┌─ MATERIAL FOR THIS TASK

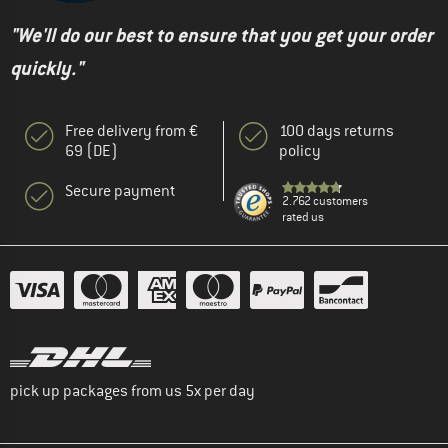
"We'll do our best to ensure that you get your order
quickly."
Free delivery from €
100 days returns
69 (DE)
policy
Secure payment
2.762 customers
rated us
pick up packages from us 5x per day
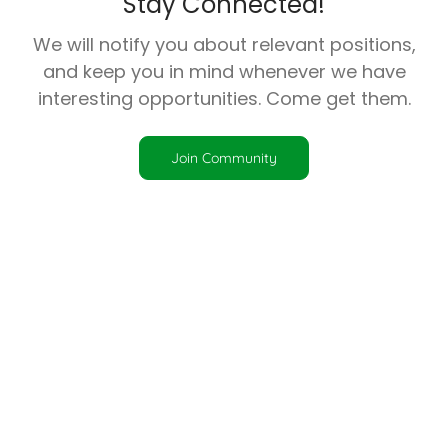
Stay Connected!
We will notify you about relevant positions,
and keep you in mind whenever we have
interesting opportunities. Come get them.
Join Community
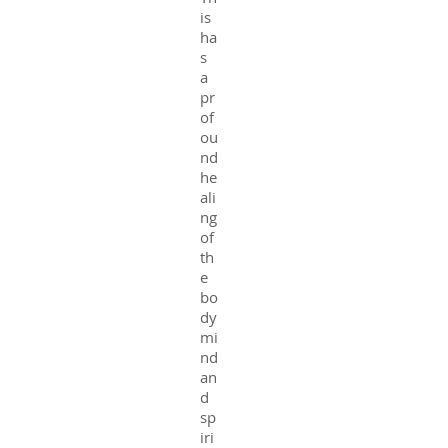
is
ha
s
a
pr
of
ou
nd
he
ali
ng
of
th
e
bo
dy
mi
nd
an
d
sp
iri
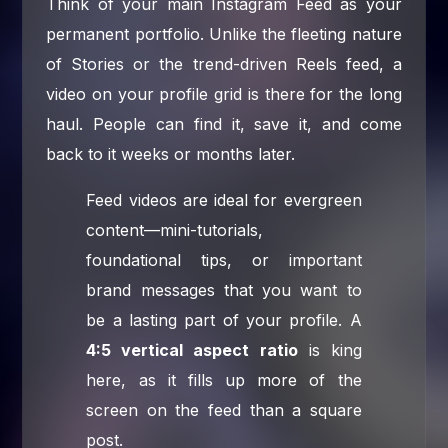
Think of your main Instagram Feed as your
permanent portfolio. Unlike the fleeting nature
of Stories or the trend-driven Reels feed, a
video on your profile grid is there for the long
haul. People can find it, save it, and come
back to it weeks or months later.
Feed videos are ideal for evergreen
content—mini-tutorials,
foundational tips, or important
brand messages that you want to
be a lasting part of your profile. A
4:5 vertical aspect ratio
is king
here, as it fills up more of the
screen on the feed than a square
post.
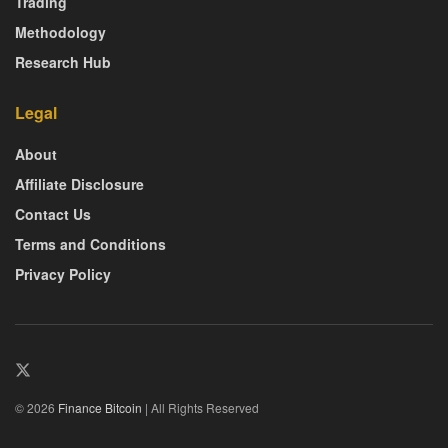
Trading
Methodology
Research Hub
Legal
About
Affiliate Disclosure
Contact Us
Terms and Conditions
Privacy Policy
© 2026
Finance Bitcoin
| All Rights Reserved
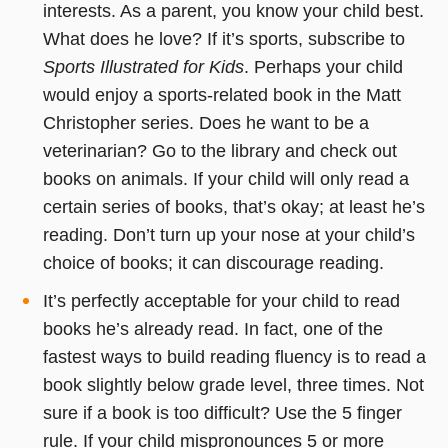
interests. As a parent, you know your child best.
What does he love? If it’s sports, subscribe to
Sports Illustrated for Kids
. Perhaps your child
would enjoy a sports-related book in the Matt
Christopher series. Does he want to be a
veterinarian? Go to the library and check out
books on animals. If your child will only read a
certain series of books, that’s okay; at least he’s
reading. Don’t turn up your nose at your child’s
choice of books; it can discourage reading.
It’s perfectly acceptable for your child to read
books he’s already read. In fact, one of the
fastest ways to build reading fluency is to read a
book slightly below grade level, three times. Not
sure if a book is too difficult? Use the 5 finger
rule. If your child mispronounces 5 or more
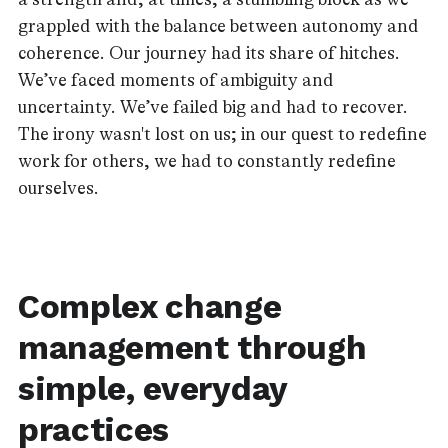
grappled with the balance between autonomy and
coherence. Our journey had its share of hitches.
We’ve faced moments of ambiguity and
uncertainty. We’ve failed big and had to recover.
The irony wasn't lost on us; in our quest to redefine
work for others, we had to constantly redefine
ourselves.
Complex change
management through
simple, everyday
practices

└─

• [TASK INSTRUCTIONS] Each line of the data above containing the string "child" is to be copied.

• [SOLUTION BELOW]
interests. As a parent, you know your child best.
. Perhaps your child
books on animals. If your child will only read a
reading. Don’t turn up your nose at your child’s
It’s perfectly acceptable for your child to read
rule. If your child mispronounces 5 or more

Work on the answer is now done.